Yacht photos from a perch

Just another day at the office for Wendy Lueder, who shoots photos of boats that pass by her balcony. Photo/Dorie Cox


February 16, 2011

Photographer Wendy Lueder has taken photographs of nearly 500 megayachts without ever having left her home in Ft. Lauderdale. 

Her digital images run the gamut of yachts from Aero Toy Store and Allegro, Man of Steel and My Iris, to Xilonen and Zazu. And Lueder is still shooting.

With a 180-degree view from her 16th floor condo facing south over the entrance to Port Everglades, Lueder began taking pictures of the view, which is practically impossible to do without boats in the frame. Now, her photos are in the hands of captains the world over through a partnership with Professional Captain’s Services and through her Web site.

“You can’t tell they’re not helicopter shots,” Lueder said on a sunny Saturday afternoon waiting with Nikon in hand. She was timing the departure of a ship whose captain had ordered a photograph of himself and his 294m freighter.

“I told the captain we would wave,” Lueder said, and began waving when the freighter captain stepped outside the wheelhouse on his way past. With her telephoto lens, Lueder blasted through several shots of the captain up close and of the freighter as it headed east into the Atlantic Ocean.

“The business started because Wendy was sending me shots of megayachts she took from her balcony,” sister Pam Wall said.

As sales manager for West Marine’s megayacht division, Professional Captain's Services, Wall was working with a captain when he saw one of Lueder’s yacht shots on the computer.

“He said he’d love to have a shot like that of his boat,” Wall said, “so, I called Wendy and asked for a 20 by 30-inch print of his boat.”

That was two years ago and now Lueder spends several hours a day retouching photos of vessels of every type. She’ll take yachts arriving and departing, at different angles and at different times of the day. And now, Wall said, captains tour the West Marine office pointing out yachts they recognize from Lueder’s framed images.

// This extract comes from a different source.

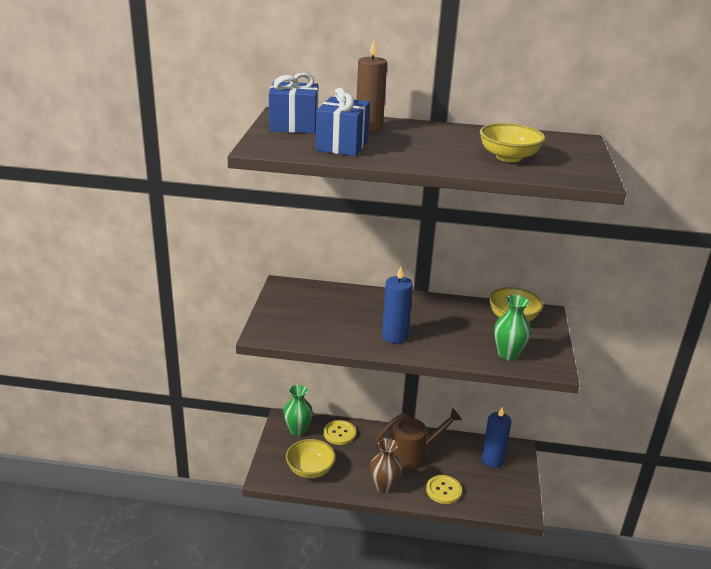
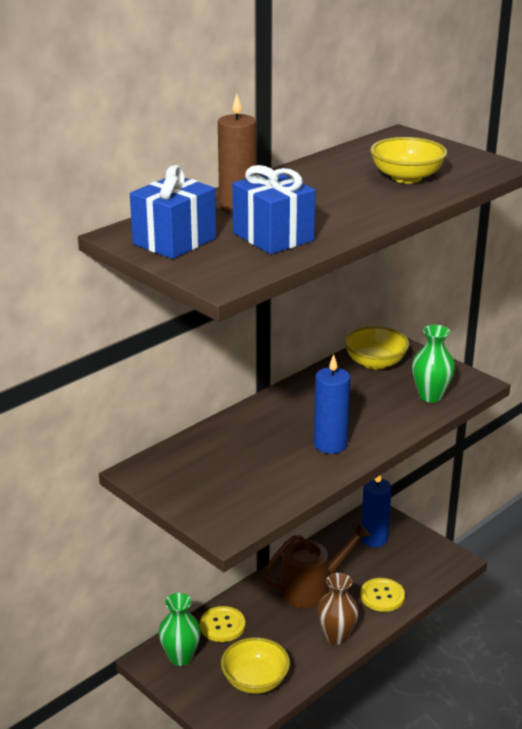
camera: 50 degrees left, 0 degrees up
(413, 455) = (313, 588): brown watering can -> brown watering can turned 45 degrees clockwise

Capt. Pete Gustafson of M/Y Magic Moments said he saw Lueder’s photos at West Marine and asked Wall how to get one made of his owner’s private yacht. On a return trip to town, he contacted Leuder to let her know when he’d be cruising by her balcony.

“West Marine gave me one and I ordered one for the owner,” he said. “She fixed it up, made the waves smaller, she does a good job on the photos.”

Lueder earned her bachelor’s degree from the University of Wisconsin with majors in philosophy and graphics design technology. She uses her 20 years experience as an editor and publisher and her expertise as a member of the National Association of Photoshop Professionals to enhance the raw photos.

Captains want their yachts to shine, Lueder said, and that can take up to two hours per photograph. Taking the picture is just the beginning; waves and wakes are softened, highlights brought out of the shadows, glare reduced and boats and distractions removed to create the best image.

“They just built that tower,” Lueder said, pointing across the water to a communication tower on the south side of the entrance, “I hate that thing in the pictures, so I take it out.”

“When you see the originals, you see how much work I do,” she said.

As an example, she opens before and after photos of S/Y Athena that would have been less striking with a tower between the three masts.

“Sometimes they forget to pull up the fenders,” Wall said of the yachts. She said her sister has even digitally removed blue tape from unfinished varnish jobs to show a yacht in its best light.

Samples of her retouched photos can be seen on her Web site, www.capturedglimpse.com, and more highlights on www.professionalcaptainsservices.com.